Fin quando erano tutte e due comuniste, Russia e Cina erano in continuazione a un passo dalla guerra, e Pechino preferiva allearsi con Washington pur di limitare le mire espansionistiche sovietiche. Ma adesso che sono diventate supercapitaliste, anche se Putin è un ex-dirigente del Kgb, anche se il Partito Comunista Cinese continua a essere partito unico, gli affari fioccano. Lo dimostra il primo viaggio all’estero che ha fatto Xi Jinping dopo la sua elezione a presidente della Repubblica Popolare Cinese, con prima tappa proprio a Mosca.
«Le nostre anime sono aperte», ha detto Xi Jinping incontrando il quasi coetaneo Putin (59 e 60 anni), accompagnato dalla moglie Peng Liyuan, cantante dell’esercito, alla sua applauditissima prima uscita come first lady. E «non sono andato in Russia a perdere tempo». Putin gli ha risposto osservando che «le relazioni russocinesi sono al meglio nella loro lunga storia secolare». Cina e Russia sono inquiete per il modo in cui l’ondata delle Primavere Arabe sta facendo saltare regimi cui erano tradizionalmente vicine, in particolare quello di Bashar Assad in Siria. Temono complotti Usa, anche se quel che ha appena detto Barack Obama in Giordania, sulla Siria che minaccia di diventare «il paradiso dei terroristi», dimostra che l’evoluzione in corso può dare esiti imprevisti anche per la Casa Bianca. La Cina è in più preoccupata per il modo in cui gli Stati Uniti stanno cercando di forgiare tra i Paesi arabi, inquieti per le rivendicazioni marittime di Pechino, una vasta alleanza da cui teme di poter venire accerchiata. Ma a parte questo Cina e Russia, non a caso partner nei Brics, sono dal punto di vista economico largamente complementari. La Cina ha infatti popolazione, la Russia spazio. La Cina ha un’enorme capacità manifatturiera, la Russia le materie prime per alimentarla. Soprattutto quelle energetiche.

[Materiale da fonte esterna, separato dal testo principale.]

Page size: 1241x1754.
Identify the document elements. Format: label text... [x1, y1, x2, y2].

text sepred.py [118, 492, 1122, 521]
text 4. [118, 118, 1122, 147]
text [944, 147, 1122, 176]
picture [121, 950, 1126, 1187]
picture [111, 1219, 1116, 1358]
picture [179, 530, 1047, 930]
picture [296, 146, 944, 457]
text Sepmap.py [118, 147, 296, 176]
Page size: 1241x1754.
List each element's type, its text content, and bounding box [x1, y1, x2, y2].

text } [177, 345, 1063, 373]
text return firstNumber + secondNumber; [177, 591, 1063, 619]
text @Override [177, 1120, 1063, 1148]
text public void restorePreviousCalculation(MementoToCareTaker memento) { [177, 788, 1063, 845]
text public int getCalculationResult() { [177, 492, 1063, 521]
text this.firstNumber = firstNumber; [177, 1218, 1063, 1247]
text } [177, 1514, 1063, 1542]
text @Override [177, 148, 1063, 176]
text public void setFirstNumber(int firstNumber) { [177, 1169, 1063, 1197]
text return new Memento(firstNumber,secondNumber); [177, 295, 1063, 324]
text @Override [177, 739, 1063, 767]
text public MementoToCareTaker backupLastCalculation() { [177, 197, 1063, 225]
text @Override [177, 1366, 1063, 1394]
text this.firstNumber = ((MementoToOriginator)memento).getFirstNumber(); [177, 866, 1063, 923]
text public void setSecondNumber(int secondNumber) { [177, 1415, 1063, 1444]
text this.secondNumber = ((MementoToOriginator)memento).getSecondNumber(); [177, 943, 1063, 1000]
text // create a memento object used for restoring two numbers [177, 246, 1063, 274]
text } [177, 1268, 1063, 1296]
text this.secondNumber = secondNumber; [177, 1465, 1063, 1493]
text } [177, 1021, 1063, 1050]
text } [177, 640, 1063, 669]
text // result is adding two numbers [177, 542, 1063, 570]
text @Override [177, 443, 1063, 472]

«Vogliamo prendere il vento cinese nelle vele economiche russe», è un’altra famosa frase di Putin. In attesa dell’accordo con Gazprom per la fornitura di 68 miliardi di metri cubi di gas per 30 anni che dovrebbe essere a punto entro fine anno, per il momento fra Cina e alcune compagnie russe sono stati firmati accordi che fanno più che raddoppiare la fornitura di petrolio: da 15 milioni di tonnellate a 31 milioni. Sono oltre 620.000 barili al giorno. In cambio di un credito di 2 miliardi di dollari, la Cina ha ottenuto di esplorare insieme alla Rosneft tre giacimenti off-shore nel Mare di Barents, nel Mare della Pechora e nell’Artico. E poi si vuole arrivare a 100 miliardi entro il 2015: un interscambio che in questi cinque anni è già raddoppiato, arrivando a 88,2 miliardi di dollari. Ma è ancora lontano dal volume di scambi cinque volte più grande che c’è tra RussiaeUe, per non parlare di quello tra Cina e Usa.
Il vertice, peraltro, non finisce a Mosca. Martedì e mercoledì infatti Putin e Xi Jinping si rivedranno in Sudafrica, al vertice dei Brics di Durban. E lì c’è addirittura in discussione la proposta di fare una Banca dei Paesi emergenti. Un problema, però, c’è, nel programma espresso da Xi Jinping secondo cui «Pechino e Mosca dovrebbero rafforzare la coordinazione negli affari internazionali e regionali per salvaguardare la pace, la sicurezza e la stabilità dell’area». Ci riferiamo a quei 2000 commenti arrivati sul microblog dell’ambasciata Usa a Pechino dopo l’annuncio del viaggio, per chiedere la «restituzione delle terre cinesi» cedute nel XIX secolo dal Celeste Impero a quello dello Zar con una serie di trattati che i nazionalisti considerano ingiusti. E proprio una quantità di «giovani arrabbiati» che il regime ha incautamente scatenato a manifestare come forma di pressione contro il Giappone nella disputa sulle isole Senkaku-Diaoyu rischiano ora di scappare di mano.